Something strange has happened recently. When people ask me how I find being a single parent, instead of being very clear that although it has its benefits, this is NOT WHAT I WOULD HAVE CHOSEN, or bursting into tears, or getting very cross at the suggestion that I might actually like being away from my children, I have started enthusing.  “It’s awesome!” I say. “I do miss them, obviously, but I really enjoy it.  It’s a great way to be a parent – when they’re with me I get to do things exactly how I want – no arguing or negotiating with the other parent about bedtimes or discipline, and if I want to let them come into my bed every night (which usually happens), I can.  And then, when they’re not with me, I can do what I want.  I don’t have to negotiate about what I’m doing, or who is looking after the children, and if I want to stay out all night, I can and no-one cares!” Obviously I miss my children.  Obviously.  Although by the time their dad picked them up on Friday morning, I was very keen for them to go and be somewhere else for a while, asking someone else for food and then not eating it, complaining that it isn’t fair, arguing, crying and demanding peacekeeping interventions, when all you want to do is go to the toilet.

I still think my children would prefer to see Mummy and Daddy every day, and live in a house with both of us, and I am regretful that none of us are having that experience.  But previously when a two-adult-household parent expressed the slightest suggestion that that there might be some good things about my parenting arrangements, I would have to hold myself back from physically attacking them while screaming “How dare you suggest that I might like this? How can you think I would want to be apart from my children? This is the worst thing that has ever happened to me!  Not just to me! This is the worst thing that has ever happened to anyone!”  Now, I’m more likely to say that yes, too right, they should be jealous of my awesome life.
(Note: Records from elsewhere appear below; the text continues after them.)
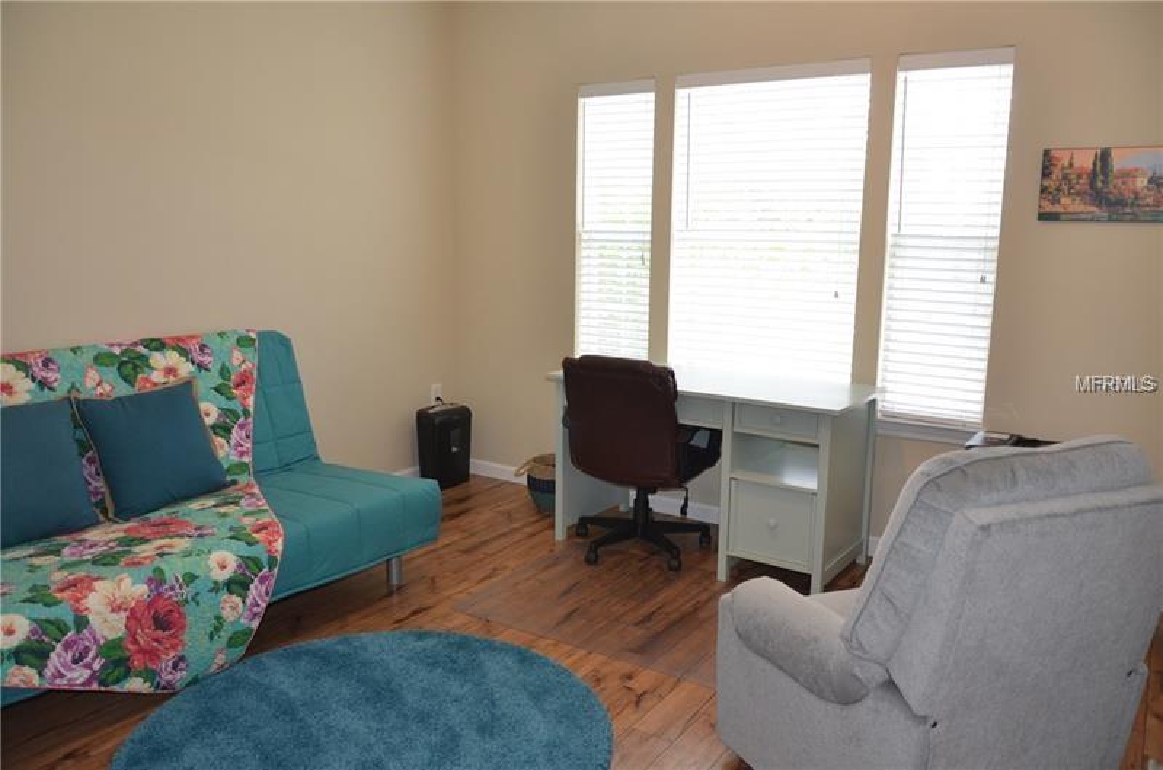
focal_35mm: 27
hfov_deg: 67.5
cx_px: 582
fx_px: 870
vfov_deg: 47.7
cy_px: 385
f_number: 3.5
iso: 640
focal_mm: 18
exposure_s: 1/60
I haven’t got to bed before midnight this weekend and I’m nursing a tiredness-hangover.  I’ve spent an afternoon and evening playing board games with friends, pretending to rampage around Europe raising an undead army as Dracula.  I’ve popped over to my best friend’s house, who lives about 90 miles away, to do some charity-shop shopping and have lunch.  I’ve been for a run, and been to a wedding, which I had to run out of, Cinderella-like, to catch the last bus home (but then was kindly given a lift and avoided turning into a pumpkin).  I had an unexpected visit from my parents and bought a new washing machine.

And now here I am, living the dream.  6.30 pm on a sunny Bank Holiday Monday, and I’m in my pyjamas on the sofa, preparing to watch Paddington on DVD, on my own.  My children are away and I am making the most of it.

Yes, fellow-parents, you should be jealous.